[TASK MATERIAL Boundary: Start]

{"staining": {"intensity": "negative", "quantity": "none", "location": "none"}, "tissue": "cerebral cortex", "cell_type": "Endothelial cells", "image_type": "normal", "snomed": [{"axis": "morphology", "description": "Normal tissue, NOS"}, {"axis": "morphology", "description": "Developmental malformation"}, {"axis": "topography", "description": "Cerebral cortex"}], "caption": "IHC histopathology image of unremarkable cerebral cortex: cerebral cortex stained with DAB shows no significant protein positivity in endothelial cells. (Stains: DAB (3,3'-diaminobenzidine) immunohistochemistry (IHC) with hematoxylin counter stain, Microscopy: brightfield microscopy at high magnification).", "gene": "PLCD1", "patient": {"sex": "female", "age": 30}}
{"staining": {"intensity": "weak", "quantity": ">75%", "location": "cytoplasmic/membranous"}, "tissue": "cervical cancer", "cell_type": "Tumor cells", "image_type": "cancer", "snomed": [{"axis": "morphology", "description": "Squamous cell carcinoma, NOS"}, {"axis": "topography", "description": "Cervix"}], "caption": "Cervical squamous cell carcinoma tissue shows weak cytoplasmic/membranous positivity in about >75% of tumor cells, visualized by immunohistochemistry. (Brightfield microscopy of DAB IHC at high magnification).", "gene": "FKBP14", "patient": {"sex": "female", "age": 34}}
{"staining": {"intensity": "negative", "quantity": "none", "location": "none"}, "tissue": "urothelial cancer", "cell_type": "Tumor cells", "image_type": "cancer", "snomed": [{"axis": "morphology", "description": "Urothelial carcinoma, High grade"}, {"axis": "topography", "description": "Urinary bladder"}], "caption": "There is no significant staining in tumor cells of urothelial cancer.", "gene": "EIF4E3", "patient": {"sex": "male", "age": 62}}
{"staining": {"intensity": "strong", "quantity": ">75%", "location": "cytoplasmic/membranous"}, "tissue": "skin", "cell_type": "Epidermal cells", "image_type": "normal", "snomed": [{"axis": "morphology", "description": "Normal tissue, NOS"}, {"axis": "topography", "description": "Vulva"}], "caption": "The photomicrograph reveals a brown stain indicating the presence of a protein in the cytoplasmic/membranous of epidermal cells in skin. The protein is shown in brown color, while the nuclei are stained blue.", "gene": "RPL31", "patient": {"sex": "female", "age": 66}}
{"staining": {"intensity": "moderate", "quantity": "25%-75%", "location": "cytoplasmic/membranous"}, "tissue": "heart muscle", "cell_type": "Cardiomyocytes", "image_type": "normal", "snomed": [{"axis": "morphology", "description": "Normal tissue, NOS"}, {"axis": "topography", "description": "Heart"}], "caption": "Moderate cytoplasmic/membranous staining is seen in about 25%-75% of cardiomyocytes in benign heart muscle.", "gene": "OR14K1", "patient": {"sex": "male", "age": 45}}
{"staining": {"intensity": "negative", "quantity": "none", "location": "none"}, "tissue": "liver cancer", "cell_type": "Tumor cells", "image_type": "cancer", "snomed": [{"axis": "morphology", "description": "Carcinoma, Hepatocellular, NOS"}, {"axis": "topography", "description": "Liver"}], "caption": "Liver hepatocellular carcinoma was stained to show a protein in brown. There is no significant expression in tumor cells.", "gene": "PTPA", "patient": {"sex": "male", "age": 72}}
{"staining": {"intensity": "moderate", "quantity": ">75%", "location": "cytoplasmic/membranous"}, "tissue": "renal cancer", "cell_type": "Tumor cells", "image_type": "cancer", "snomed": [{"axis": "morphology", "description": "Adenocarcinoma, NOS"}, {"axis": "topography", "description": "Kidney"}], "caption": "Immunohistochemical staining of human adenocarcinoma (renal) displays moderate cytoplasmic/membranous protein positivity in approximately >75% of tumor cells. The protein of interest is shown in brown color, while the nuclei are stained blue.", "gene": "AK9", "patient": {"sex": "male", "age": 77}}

[TASK MATERIAL Boundary: End]

### WHAT IS REQUIRED:
Return only the stretch of the material above from the line holding "no significant staining" through the line holding "cytoplasmic/membranous staining is", copied exactly.

### RESPONSE TO THE EXERCISE:
{"staining": {"intensity": "negative", "quantity": "none", "location": "none"}, "tissue": "urothelial cancer", "cell_type": "Tumor cells", "image_type": "cancer", "snomed": [{"axis": "morphology", "description": "Urothelial carcinoma, High grade"}, {"axis": "topography", "description": "Urinary bladder"}], "caption": "There is no significant staining in tumor cells of urothelial cancer.", "gene": "EIF4E3", "patient": {"sex": "male", "age": 62}}
{"staining": {"intensity": "strong", "quantity": ">75%", "location": "cytoplasmic/membranous"}, "tissue": "skin", "cell_type": "Epidermal cells", "image_type": "normal", "snomed": [{"axis": "morphology", "description": "Normal tissue, NOS"}, {"axis": "topography", "description": "Vulva"}], "caption": "The photomicrograph reveals a brown stain indicating the presence of a protein in the cytoplasmic/membranous of epidermal cells in skin. The protein is shown in brown color, while the nuclei are stained blue.", "gene": "RPL31", "patient": {"sex": "female", "age": 66}}
{"staining": {"intensity": "moderate", "quantity": "25%-75%", "location": "cytoplasmic/membranous"}, "tissue": "heart muscle", "cell_type": "Cardiomyocytes", "image_type": "normal", "snomed": [{"axis": "morphology", "description": "Normal tissue, NOS"}, {"axis": "topography", "description": "Heart"}], "caption": "Moderate cytoplasmic/membranous staining is seen in about 25%-75% of cardiomyocytes in benign heart muscle.", "gene": "OR14K1", "patient": {"sex": "male", "age": 45}}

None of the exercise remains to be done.